§ **About this exercise**:
Omitting the pictures, restate all of the entries below exactly.

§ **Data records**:
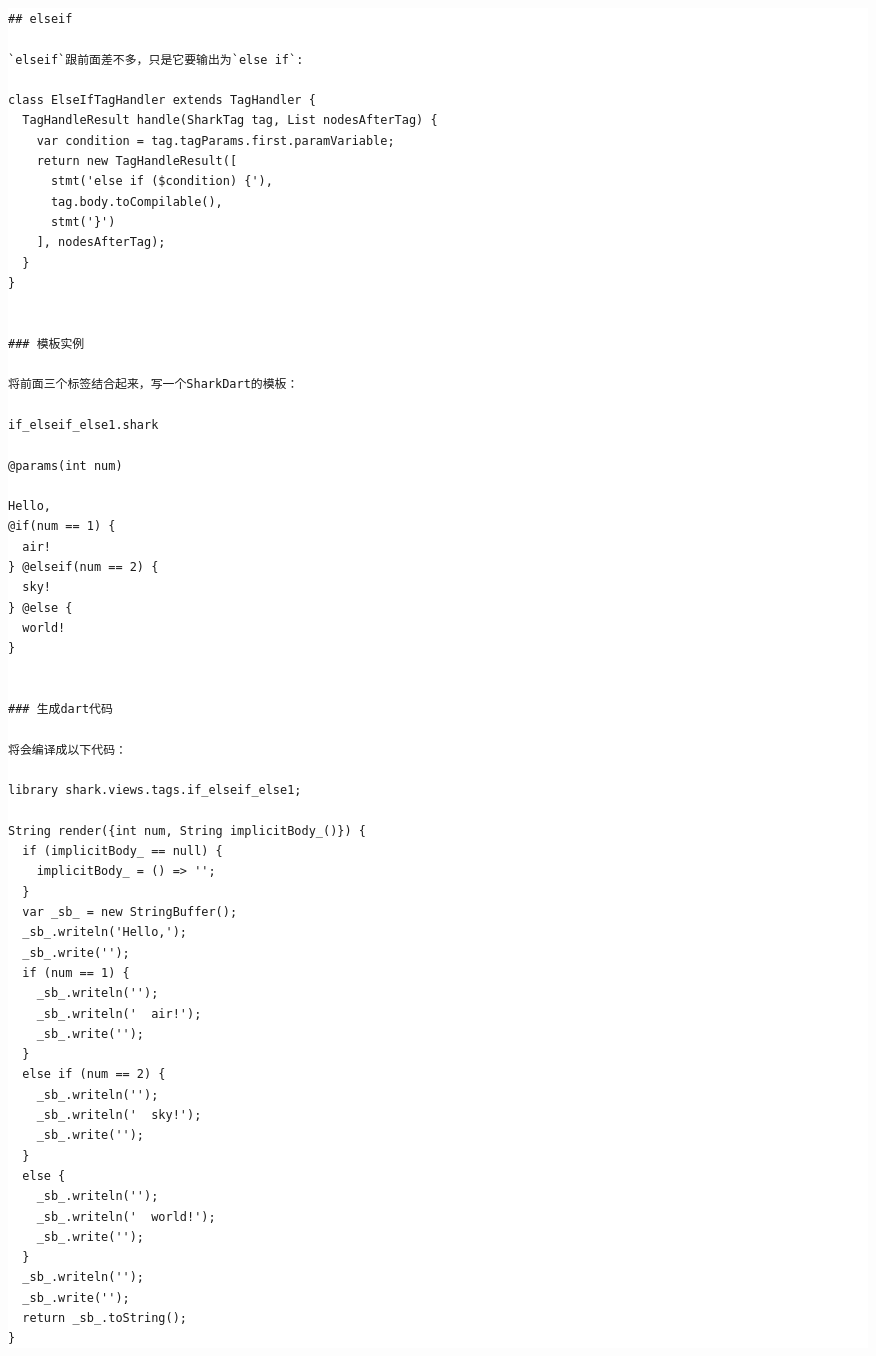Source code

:     ## elseif

    `elseif`跟前面差不多，只是它要输出为`else if`:

    class ElseIfTagHandler extends TagHandler {
      TagHandleResult handle(SharkTag tag, List nodesAfterTag) {
        var condition = tag.tagParams.first.paramVariable;
        return new TagHandleResult([
          stmt('else if ($condition) {'),
          tag.body.toCompilable(),
          stmt('}')
        ], nodesAfterTag);
      }
    }
    

    ### 模板实例

    将前面三个标签结合起来，写一个SharkDart的模板：

    if_elseif_else1.shark

    @params(int num)

    Hello,
    @if(num == 1) {
      air!
    } @elseif(num == 2) {
      sky!
    } @else {
      world!
    }
    

    ### 生成dart代码

    将会编译成以下代码：

    library shark.views.tags.if_elseif_else1;

    String render({int num, String implicitBody_()}) {
      if (implicitBody_ == null) {
        implicitBody_ = () => '';
      }
      var _sb_ = new StringBuffer();
      _sb_.writeln('Hello,');
      _sb_.write('');
      if (num == 1) {
        _sb_.writeln('');
        _sb_.writeln('  air!');
        _sb_.write('');
      }
      else if (num == 2) {
        _sb_.writeln('');
        _sb_.writeln('  sky!');
        _sb_.write('');
      }
      else {
        _sb_.writeln('');
        _sb_.writeln('  world!');
        _sb_.write('');
      }
      _sb_.writeln('');
      _sb_.write('');
      return _sb_.toString();
    }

§ **Answer space**:
Source code

:     ## elseif

    `elseif`跟前面差不多，只是它要输出为`else if`:

    class ElseIfTagHandler extends TagHandler {
      TagHandleResult handle(SharkTag tag, List nodesAfterTag) {
        var condition = tag.tagParams.first.paramVariable;
        return new TagHandleResult([
          stmt('else if ($condition) {'),
          tag.body.toCompilable(),
          stmt('}')
        ], nodesAfterTag);
      }
    }
    

    ### 模板实例

    将前面三个标签结合起来，写一个SharkDart的模板：

    if_elseif_else1.shark

    @params(int num)

    Hello,
    @if(num == 1) {
      air!
    } @elseif(num == 2) {
      sky!
    } @else {
      world!
    }
    

    ### 生成dart代码

    将会编译成以下代码：

    library shark.views.tags.if_elseif_else1;

    String render({int num, String implicitBody_()}) {
      if (implicitBody_ == null) {
        implicitBody_ = () => '';
      }
      var _sb_ = new StringBuffer();
      _sb_.writeln('Hello,');
      _sb_.write('');
      if (num == 1) {
        _sb_.writeln('');
        _sb_.writeln('  air!');
        _sb_.write('');
      }
      else if (num == 2) {
        _sb_.writeln('');
        _sb_.writeln('  sky!');
        _sb_.write('');
      }
      else {
        _sb_.writeln('');
        _sb_.writeln('  world!');
        _sb_.write('');
      }
      _sb_.writeln('');
      _sb_.write('');
      return _sb_.toString();
    }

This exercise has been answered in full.